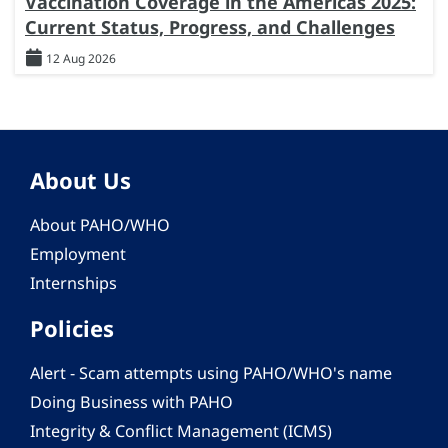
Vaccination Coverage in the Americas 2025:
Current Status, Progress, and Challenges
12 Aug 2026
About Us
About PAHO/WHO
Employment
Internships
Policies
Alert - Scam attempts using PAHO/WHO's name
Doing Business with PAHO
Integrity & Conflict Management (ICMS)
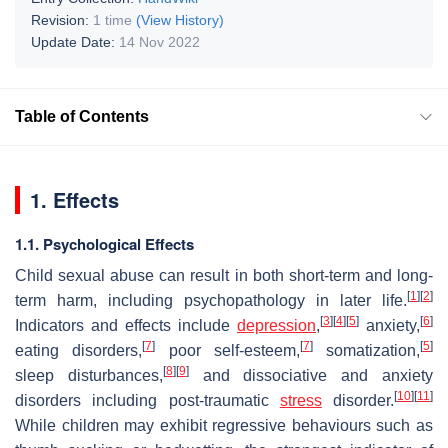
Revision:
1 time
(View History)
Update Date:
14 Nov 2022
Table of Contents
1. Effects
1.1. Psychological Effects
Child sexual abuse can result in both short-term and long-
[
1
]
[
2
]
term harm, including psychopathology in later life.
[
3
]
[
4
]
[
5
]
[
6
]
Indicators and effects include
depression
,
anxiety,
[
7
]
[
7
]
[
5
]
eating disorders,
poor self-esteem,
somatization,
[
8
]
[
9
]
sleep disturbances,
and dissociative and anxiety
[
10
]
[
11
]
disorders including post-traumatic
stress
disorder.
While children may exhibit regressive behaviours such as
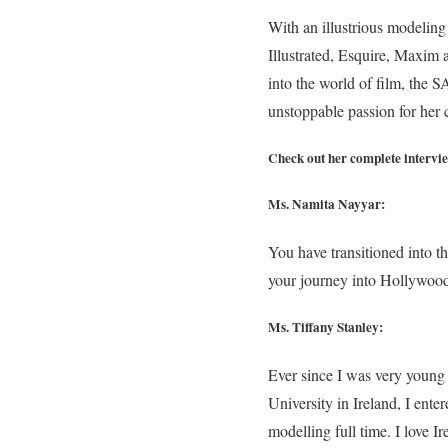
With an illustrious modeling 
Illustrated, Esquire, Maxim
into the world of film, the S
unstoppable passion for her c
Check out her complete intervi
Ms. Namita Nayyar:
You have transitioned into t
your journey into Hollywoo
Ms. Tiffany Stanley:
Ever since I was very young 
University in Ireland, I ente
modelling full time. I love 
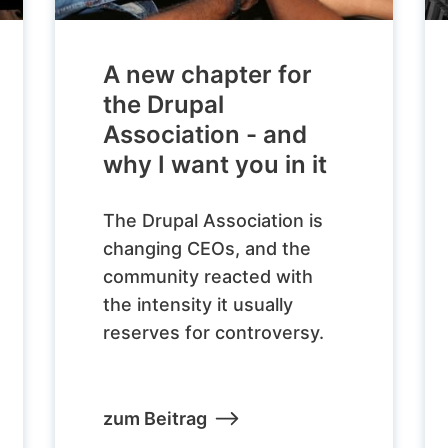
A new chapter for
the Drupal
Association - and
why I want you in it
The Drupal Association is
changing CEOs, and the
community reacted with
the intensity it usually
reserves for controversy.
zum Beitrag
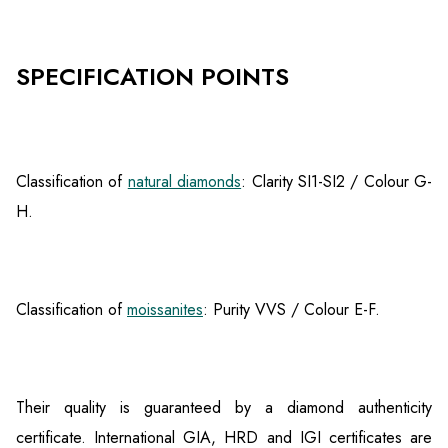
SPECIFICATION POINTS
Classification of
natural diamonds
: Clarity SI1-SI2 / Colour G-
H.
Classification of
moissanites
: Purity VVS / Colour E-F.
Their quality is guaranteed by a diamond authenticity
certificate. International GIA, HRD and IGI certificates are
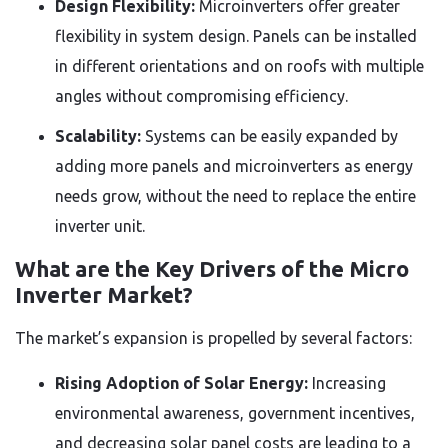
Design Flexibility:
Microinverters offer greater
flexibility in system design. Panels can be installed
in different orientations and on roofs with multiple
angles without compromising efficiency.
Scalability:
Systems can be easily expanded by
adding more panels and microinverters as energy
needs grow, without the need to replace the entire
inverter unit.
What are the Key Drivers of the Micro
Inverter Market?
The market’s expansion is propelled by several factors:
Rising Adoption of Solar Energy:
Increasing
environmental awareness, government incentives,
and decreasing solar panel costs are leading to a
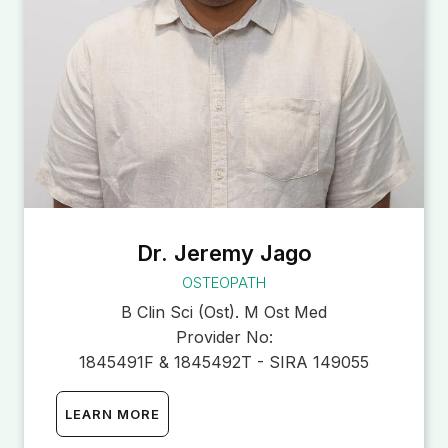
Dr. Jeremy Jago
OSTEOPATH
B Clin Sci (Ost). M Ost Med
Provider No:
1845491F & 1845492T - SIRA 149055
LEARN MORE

+ + + + + + +

[Problem requirements] Look through the entries for the string "Association". Every line that has it belongs in the answer.

[Answer box]
Association - and
The Drupal Association is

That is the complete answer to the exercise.